What this task involves | Beginning with the first entry, print all the records exactly.
** Opening Records to use block **
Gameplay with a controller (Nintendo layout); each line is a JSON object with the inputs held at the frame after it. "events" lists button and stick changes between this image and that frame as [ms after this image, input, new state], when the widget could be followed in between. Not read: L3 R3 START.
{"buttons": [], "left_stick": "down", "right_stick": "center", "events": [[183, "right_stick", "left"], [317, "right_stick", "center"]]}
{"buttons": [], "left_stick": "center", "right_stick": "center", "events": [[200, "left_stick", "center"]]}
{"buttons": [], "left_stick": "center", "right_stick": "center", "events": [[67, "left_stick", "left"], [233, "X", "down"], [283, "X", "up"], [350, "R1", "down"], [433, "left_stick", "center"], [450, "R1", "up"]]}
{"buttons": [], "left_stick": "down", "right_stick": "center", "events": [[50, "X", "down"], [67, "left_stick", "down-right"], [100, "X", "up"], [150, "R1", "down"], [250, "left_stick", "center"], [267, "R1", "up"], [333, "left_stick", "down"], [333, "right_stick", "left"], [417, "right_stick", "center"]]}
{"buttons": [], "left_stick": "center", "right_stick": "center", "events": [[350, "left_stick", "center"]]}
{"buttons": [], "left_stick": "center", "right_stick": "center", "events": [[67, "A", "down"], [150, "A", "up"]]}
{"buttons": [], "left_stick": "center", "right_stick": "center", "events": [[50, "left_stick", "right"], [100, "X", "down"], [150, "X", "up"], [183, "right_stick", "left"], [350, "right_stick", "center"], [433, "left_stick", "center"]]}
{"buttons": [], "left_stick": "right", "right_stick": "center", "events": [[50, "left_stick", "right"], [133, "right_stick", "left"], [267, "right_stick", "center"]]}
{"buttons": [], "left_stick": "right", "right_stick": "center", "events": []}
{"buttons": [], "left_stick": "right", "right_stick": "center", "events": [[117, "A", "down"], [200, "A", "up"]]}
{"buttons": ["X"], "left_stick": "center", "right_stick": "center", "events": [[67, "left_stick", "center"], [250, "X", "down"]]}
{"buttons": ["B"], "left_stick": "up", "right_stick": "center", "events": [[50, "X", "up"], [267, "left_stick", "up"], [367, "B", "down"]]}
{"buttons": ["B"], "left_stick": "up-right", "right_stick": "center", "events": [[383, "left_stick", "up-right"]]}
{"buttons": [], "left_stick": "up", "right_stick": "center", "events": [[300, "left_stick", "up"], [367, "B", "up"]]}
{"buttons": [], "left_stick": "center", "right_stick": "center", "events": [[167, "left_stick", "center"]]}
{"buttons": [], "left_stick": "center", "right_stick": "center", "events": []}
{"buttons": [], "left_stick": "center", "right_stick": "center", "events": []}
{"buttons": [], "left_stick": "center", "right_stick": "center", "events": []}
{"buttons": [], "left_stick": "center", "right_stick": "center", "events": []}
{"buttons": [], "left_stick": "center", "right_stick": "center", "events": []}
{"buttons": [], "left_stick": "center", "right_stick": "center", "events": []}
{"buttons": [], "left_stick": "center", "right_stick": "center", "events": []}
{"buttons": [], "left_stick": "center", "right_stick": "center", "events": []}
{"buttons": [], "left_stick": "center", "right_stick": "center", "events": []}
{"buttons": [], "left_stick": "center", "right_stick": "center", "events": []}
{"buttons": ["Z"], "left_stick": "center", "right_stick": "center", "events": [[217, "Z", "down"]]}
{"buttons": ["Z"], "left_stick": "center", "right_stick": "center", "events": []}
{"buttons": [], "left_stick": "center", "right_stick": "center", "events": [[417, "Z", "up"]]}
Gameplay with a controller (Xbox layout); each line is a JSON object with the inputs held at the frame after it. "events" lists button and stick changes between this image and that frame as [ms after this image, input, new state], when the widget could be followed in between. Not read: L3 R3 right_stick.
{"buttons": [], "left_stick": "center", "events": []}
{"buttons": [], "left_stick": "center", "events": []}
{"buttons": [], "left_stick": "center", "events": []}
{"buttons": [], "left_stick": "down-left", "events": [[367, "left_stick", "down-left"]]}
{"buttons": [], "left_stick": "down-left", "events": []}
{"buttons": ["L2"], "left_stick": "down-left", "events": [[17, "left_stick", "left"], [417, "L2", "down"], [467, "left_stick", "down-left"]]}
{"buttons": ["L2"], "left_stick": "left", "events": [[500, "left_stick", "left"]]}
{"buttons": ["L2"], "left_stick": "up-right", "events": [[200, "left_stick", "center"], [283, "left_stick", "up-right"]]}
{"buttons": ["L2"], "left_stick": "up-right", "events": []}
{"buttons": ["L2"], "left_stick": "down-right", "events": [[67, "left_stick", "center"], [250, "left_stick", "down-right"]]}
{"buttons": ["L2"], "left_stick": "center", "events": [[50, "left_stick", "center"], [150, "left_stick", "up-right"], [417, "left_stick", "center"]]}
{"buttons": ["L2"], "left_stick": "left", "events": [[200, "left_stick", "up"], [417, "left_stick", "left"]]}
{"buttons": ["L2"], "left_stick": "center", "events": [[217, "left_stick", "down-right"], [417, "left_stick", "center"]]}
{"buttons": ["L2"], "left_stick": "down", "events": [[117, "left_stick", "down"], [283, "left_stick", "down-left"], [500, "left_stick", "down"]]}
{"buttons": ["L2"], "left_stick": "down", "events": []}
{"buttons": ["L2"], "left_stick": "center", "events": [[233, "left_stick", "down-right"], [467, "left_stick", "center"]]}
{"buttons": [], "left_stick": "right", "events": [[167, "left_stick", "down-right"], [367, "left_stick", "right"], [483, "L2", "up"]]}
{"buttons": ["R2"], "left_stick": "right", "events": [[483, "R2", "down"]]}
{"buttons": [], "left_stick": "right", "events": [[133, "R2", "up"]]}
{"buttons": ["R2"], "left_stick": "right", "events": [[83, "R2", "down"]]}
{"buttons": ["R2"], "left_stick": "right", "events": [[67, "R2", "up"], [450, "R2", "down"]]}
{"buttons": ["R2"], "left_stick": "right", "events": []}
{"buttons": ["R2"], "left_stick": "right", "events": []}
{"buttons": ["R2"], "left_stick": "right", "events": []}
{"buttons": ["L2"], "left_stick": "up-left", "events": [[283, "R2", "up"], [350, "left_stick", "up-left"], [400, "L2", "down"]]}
** Closing Records to use block **
Solution for this task |
Gameplay with a controller (Nintendo layout); each line is a JSON object with the inputs held at the frame after it. "events" lists button and stick changes between this image and that frame as [ms after this image, input, new state], when the widget could be followed in between. Not read: L3 R3 START.
{"buttons": [], "left_stick": "down", "right_stick": "center", "events": [[183, "right_stick", "left"], [317, "right_stick", "center"]]}
{"buttons": [], "left_stick": "center", "right_stick": "center", "events": [[200, "left_stick", "center"]]}
{"buttons": [], "left_stick": "center", "right_stick": "center", "events": [[67, "left_stick", "left"], [233, "X", "down"], [283, "X", "up"], [350, "R1", "down"], [433, "left_stick", "center"], [450, "R1", "up"]]}
{"buttons": [], "left_stick": "down", "right_stick": "center", "events": [[50, "X", "down"], [67, "left_stick", "down-right"], [100, "X", "up"], [150, "R1", "down"], [250, "left_stick", "center"], [267, "R1", "up"], [333, "left_stick", "down"], [333, "right_stick", "left"], [417, "right_stick", "center"]]}
{"buttons": [], "left_stick": "center", "right_stick": "center", "events": [[350, "left_stick", "center"]]}
{"buttons": [], "left_stick": "center", "right_stick": "center", "events": [[67, "A", "down"], [150, "A", "up"]]}
{"buttons": [], "left_stick": "center", "right_stick": "center", "events": [[50, "left_stick", "right"], [100, "X", "down"], [150, "X", "up"], [183, "right_stick", "left"], [350, "right_stick", "center"], [433, "left_stick", "center"]]}
{"buttons": [], "left_stick": "right", "right_stick": "center", "events": [[50, "left_stick", "right"], [133, "right_stick", "left"], [267, "right_stick", "center"]]}
{"buttons": [], "left_stick": "right", "right_stick": "center", "events": []}
{"buttons": [], "left_stick": "right", "right_stick": "center", "events": [[117, "A", "down"], [200, "A", "up"]]}
{"buttons": ["X"], "left_stick": "center", "right_stick": "center", "events": [[67, "left_stick", "center"], [250, "X", "down"]]}
{"buttons": ["B"], "left_stick": "up", "right_stick": "center", "events": [[50, "X", "up"], [267, "left_stick", "up"], [367, "B", "down"]]}
{"buttons": ["B"], "left_stick": "up-right", "right_stick": "center", "events": [[383, "left_stick", "up-right"]]}
{"buttons": [], "left_stick": "up", "right_stick": "center", "events": [[300, "left_stick", "up"], [367, "B", "up"]]}
{"buttons": [], "left_stick": "center", "right_stick": "center", "events": [[167, "left_stick", "center"]]}
{"buttons": [], "left_stick": "center", "right_stick": "center", "events": []}
{"buttons": [], "left_stick": "center", "right_stick": "center", "events": []}
{"buttons": [], "left_stick": "center", "right_stick": "center", "events": []}
{"buttons": [], "left_stick": "center", "right_stick": "center", "events": []}
{"buttons": [], "left_stick": "center", "right_stick": "center", "events": []}
{"buttons": [], "left_stick": "center", "right_stick": "center", "events": []}
{"buttons": [], "left_stick": "center", "right_stick": "center", "events": []}
{"buttons": [], "left_stick": "center", "right_stick": "center", "events": []}
{"buttons": [], "left_stick": "center", "right_stick": "center", "events": []}
{"buttons": [], "left_stick": "center", "right_stick": "center", "events": []}
{"buttons": ["Z"], "left_stick": "center", "right_stick": "center", "events": [[217, "Z", "down"]]}
{"buttons": ["Z"], "left_stick": "center", "right_stick": "center", "events": []}
{"buttons": [], "left_stick": "center", "right_stick": "center", "events": [[417, "Z", "up"]]}
Gameplay with a controller (Xbox layout); each line is a JSON object with the inputs held at the frame after it. "events" lists button and stick changes between this image and that frame as [ms after this image, input, new state], when the widget could be followed in between. Not read: L3 R3 right_stick.
{"buttons": [], "left_stick": "center", "events": []}
{"buttons": [], "left_stick": "center", "events": []}
{"buttons": [], "left_stick": "center", "events": []}
{"buttons": [], "left_stick": "down-left", "events": [[367, "left_stick", "down-left"]]}
{"buttons": [], "left_stick": "down-left", "events": []}
{"buttons": ["L2"], "left_stick": "down-left", "events": [[17, "left_stick", "left"], [417, "L2", "down"], [467, "left_stick", "down-left"]]}
{"buttons": ["L2"], "left_stick": "left", "events": [[500, "left_stick", "left"]]}
{"buttons": ["L2"], "left_stick": "up-right", "events": [[200, "left_stick", "center"], [283, "left_stick", "up-right"]]}
{"buttons": ["L2"], "left_stick": "up-right", "events": []}
{"buttons": ["L2"], "left_stick": "down-right", "events": [[67, "left_stick", "center"], [250, "left_stick", "down-right"]]}
{"buttons": ["L2"], "left_stick": "center", "events": [[50, "left_stick", "center"], [150, "left_stick", "up-right"], [417, "left_stick", "center"]]}
{"buttons": ["L2"], "left_stick": "left", "events": [[200, "left_stick", "up"], [417, "left_stick", "left"]]}
{"buttons": ["L2"], "left_stick": "center", "events": [[217, "left_stick", "down-right"], [417, "left_stick", "center"]]}
{"buttons": ["L2"], "left_stick": "down", "events": [[117, "left_stick", "down"], [283, "left_stick", "down-left"], [500, "left_stick", "down"]]}
{"buttons": ["L2"], "left_stick": "down", "events": []}
{"buttons": ["L2"], "left_stick": "center", "events": [[233, "left_stick", "down-right"], [467, "left_stick", "center"]]}
{"buttons": [], "left_stick": "right", "events": [[167, "left_stick", "down-right"], [367, "left_stick", "right"], [483, "L2", "up"]]}
{"buttons": ["R2"], "left_stick": "right", "events": [[483, "R2", "down"]]}
{"buttons": [], "left_stick": "right", "events": [[133, "R2", "up"]]}
{"buttons": ["R2"], "left_stick": "right", "events": [[83, "R2", "down"]]}
{"buttons": ["R2"], "left_stick": "right", "events": [[67, "R2", "up"], [450, "R2", "down"]]}
{"buttons": ["R2"], "left_stick": "right", "events": []}
{"buttons": ["R2"], "left_stick": "right", "events": []}
{"buttons": ["R2"], "left_stick": "right", "events": []}
{"buttons": ["L2"], "left_stick": "up-left", "events": [[283, "R2", "up"], [350, "left_stick", "up-left"], [400, "L2", "down"]]}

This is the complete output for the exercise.